▽

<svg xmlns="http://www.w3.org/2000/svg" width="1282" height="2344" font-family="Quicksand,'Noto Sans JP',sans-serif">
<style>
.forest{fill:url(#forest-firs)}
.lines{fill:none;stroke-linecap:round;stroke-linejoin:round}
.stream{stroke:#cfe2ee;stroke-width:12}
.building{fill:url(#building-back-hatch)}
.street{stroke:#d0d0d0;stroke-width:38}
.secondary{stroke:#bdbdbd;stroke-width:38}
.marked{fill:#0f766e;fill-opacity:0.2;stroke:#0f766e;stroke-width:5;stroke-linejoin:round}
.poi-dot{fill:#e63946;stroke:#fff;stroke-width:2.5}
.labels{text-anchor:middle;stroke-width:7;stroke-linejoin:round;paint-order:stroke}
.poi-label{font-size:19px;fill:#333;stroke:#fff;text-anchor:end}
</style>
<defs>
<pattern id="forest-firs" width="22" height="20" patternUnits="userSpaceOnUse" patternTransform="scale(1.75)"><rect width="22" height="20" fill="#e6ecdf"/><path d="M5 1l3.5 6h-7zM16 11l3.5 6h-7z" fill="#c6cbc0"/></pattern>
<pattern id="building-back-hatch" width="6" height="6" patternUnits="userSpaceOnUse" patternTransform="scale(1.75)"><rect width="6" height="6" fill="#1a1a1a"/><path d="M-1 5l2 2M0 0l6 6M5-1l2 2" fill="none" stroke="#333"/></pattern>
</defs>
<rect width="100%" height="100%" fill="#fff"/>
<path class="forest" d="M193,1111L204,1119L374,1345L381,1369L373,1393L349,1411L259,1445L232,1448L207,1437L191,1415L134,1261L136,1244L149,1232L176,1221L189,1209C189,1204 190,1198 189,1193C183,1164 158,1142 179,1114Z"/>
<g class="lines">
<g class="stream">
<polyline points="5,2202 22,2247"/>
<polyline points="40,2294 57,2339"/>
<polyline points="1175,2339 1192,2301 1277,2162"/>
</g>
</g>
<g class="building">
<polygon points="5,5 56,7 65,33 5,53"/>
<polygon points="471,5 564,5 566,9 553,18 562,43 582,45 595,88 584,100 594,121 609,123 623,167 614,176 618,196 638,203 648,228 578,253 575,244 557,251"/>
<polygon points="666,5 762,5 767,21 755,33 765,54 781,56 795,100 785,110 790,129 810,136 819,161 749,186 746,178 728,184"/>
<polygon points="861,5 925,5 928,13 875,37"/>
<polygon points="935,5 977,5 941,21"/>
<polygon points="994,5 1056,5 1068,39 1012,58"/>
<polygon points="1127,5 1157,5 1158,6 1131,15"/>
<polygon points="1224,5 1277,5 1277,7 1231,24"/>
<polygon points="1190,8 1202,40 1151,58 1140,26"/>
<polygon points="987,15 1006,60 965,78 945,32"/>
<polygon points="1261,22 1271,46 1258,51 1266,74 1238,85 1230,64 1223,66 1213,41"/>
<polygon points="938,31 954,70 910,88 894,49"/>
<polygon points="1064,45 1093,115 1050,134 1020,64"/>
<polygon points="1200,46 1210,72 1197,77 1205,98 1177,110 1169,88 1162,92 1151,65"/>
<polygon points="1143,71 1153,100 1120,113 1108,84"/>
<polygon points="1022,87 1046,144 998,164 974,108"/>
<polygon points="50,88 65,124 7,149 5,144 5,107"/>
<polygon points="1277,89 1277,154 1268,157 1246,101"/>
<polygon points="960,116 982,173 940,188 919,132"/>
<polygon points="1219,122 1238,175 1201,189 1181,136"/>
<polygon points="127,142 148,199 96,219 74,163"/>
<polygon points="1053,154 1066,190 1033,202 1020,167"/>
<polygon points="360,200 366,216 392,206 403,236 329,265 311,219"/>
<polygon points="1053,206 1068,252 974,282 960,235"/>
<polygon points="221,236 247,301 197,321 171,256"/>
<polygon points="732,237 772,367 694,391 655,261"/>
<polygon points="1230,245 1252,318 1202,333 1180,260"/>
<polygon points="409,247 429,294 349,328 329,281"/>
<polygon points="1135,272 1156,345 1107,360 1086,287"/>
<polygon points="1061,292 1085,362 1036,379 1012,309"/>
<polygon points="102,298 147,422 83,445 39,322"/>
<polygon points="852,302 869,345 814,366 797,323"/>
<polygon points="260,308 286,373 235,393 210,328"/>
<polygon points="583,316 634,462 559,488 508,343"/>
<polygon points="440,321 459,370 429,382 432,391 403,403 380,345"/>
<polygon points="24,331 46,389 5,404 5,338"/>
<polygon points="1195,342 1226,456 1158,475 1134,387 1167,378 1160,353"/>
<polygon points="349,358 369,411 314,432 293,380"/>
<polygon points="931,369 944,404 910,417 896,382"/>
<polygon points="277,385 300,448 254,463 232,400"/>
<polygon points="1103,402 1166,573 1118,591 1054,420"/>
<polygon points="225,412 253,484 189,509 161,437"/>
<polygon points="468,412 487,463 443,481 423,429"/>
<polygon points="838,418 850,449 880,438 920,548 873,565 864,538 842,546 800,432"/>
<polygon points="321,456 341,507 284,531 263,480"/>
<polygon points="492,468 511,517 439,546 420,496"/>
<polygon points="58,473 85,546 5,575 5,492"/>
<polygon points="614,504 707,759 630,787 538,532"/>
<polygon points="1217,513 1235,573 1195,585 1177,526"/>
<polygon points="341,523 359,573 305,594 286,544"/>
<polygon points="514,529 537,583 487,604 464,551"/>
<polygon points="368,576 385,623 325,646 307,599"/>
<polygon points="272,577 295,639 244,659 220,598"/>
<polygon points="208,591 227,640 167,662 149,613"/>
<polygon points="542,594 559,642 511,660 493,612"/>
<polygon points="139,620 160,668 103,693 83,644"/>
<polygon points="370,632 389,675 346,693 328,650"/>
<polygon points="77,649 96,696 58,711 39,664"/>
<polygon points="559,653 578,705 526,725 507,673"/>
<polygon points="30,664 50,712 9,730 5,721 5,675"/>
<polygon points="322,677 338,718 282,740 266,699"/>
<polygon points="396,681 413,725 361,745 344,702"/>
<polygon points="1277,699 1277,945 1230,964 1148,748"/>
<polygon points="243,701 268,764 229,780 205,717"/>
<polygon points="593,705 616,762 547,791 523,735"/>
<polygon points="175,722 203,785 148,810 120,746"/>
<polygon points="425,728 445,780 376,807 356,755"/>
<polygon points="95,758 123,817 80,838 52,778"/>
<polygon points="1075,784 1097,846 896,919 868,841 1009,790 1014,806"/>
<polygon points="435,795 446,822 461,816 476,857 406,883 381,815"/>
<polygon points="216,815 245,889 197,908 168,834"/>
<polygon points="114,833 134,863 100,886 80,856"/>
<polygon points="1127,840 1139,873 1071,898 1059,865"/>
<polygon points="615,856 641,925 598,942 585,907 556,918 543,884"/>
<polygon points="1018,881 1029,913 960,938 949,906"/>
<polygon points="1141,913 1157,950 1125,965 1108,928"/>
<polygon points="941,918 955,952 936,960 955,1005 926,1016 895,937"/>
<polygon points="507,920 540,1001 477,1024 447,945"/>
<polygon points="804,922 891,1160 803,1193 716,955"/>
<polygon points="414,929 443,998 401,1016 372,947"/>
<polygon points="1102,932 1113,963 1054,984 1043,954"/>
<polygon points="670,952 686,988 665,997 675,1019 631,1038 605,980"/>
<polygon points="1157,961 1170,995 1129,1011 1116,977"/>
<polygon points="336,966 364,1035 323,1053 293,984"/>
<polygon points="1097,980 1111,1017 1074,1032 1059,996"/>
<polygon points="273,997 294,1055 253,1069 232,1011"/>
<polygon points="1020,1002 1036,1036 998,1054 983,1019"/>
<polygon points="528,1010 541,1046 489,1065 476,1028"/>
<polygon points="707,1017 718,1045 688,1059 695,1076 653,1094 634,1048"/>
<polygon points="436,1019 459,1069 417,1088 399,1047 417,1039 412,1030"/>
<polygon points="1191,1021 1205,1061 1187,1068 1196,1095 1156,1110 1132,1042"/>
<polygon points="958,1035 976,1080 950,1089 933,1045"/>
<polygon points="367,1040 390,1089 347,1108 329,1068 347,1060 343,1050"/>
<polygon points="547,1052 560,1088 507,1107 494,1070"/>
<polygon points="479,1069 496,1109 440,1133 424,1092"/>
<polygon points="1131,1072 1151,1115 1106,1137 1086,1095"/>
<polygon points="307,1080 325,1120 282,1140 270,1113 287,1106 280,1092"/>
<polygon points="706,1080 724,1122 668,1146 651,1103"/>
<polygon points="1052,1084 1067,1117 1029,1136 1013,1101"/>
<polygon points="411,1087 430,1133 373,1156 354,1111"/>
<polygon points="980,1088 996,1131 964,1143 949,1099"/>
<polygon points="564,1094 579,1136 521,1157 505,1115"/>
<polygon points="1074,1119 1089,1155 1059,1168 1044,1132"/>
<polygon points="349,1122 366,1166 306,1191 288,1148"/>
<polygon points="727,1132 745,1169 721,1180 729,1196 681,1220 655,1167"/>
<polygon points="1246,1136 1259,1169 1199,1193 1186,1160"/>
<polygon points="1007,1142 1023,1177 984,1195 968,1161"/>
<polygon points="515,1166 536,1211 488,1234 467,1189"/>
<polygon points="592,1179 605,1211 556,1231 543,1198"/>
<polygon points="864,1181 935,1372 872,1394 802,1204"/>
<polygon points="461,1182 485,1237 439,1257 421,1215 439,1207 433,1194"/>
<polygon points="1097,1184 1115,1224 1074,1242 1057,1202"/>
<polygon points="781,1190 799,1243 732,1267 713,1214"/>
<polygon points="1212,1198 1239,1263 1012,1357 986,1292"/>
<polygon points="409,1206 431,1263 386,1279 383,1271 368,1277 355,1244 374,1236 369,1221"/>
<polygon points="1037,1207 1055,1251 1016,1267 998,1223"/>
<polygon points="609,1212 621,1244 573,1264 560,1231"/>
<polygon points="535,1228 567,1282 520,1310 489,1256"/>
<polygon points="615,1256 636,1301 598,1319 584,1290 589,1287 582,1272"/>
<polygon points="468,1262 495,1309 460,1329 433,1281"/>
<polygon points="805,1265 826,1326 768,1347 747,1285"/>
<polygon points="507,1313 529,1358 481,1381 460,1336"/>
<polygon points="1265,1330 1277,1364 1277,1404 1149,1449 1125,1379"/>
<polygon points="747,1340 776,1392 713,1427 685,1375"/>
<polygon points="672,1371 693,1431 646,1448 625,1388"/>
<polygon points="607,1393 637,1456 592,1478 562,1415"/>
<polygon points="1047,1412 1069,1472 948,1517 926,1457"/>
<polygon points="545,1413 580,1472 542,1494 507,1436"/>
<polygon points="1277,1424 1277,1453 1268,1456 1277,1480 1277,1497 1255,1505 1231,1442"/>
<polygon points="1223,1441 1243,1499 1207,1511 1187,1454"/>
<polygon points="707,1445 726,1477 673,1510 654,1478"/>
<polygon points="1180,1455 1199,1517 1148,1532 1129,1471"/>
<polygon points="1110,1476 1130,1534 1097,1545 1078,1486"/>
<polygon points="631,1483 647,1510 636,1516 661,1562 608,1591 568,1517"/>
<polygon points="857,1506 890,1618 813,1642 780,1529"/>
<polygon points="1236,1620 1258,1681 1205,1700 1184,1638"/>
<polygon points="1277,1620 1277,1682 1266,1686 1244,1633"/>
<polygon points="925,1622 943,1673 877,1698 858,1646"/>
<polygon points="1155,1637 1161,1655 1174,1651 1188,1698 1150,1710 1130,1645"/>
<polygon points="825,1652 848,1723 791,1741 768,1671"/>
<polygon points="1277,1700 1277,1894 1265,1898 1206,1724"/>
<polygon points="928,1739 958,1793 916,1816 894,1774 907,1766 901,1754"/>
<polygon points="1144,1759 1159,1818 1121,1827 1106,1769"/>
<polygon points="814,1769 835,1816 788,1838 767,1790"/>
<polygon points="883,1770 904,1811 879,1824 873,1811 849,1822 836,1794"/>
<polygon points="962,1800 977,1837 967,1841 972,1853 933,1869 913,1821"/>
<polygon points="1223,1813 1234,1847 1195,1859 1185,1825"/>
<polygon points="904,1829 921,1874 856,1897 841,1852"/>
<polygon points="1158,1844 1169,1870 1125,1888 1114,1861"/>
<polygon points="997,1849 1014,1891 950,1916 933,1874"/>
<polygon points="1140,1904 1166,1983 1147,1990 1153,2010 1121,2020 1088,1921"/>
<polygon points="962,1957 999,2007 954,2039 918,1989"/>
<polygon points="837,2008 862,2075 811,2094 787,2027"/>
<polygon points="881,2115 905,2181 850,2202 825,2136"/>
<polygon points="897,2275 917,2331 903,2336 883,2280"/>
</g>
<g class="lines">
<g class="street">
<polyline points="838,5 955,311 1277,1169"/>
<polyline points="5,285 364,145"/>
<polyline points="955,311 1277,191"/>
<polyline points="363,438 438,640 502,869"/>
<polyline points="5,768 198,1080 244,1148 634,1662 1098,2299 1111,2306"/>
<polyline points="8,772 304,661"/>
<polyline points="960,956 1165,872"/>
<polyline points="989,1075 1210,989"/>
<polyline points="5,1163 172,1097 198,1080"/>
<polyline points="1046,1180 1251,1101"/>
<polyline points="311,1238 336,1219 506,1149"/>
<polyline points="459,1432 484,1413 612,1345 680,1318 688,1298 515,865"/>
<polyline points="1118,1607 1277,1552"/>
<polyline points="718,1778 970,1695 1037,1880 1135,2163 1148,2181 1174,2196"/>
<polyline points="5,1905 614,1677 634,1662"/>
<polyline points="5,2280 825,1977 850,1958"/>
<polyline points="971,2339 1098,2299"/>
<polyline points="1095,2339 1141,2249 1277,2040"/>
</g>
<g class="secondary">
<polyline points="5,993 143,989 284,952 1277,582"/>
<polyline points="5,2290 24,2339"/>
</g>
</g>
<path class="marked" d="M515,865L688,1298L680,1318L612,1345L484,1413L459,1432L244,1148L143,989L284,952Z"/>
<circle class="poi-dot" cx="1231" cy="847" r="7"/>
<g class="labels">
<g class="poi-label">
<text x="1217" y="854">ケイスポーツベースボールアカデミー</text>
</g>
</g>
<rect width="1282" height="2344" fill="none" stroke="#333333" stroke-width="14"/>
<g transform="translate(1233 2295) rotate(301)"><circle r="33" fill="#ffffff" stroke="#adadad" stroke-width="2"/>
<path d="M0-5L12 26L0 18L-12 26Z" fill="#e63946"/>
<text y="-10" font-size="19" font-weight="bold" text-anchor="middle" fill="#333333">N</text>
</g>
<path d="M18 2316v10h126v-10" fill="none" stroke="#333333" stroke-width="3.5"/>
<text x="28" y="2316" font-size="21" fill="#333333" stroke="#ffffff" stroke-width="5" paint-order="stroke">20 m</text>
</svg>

△

== WHAT TO PRODUCE ==
Tally the lines of the material that hold the word "middle", and state only that tally.

== TASK ANSWER ==
2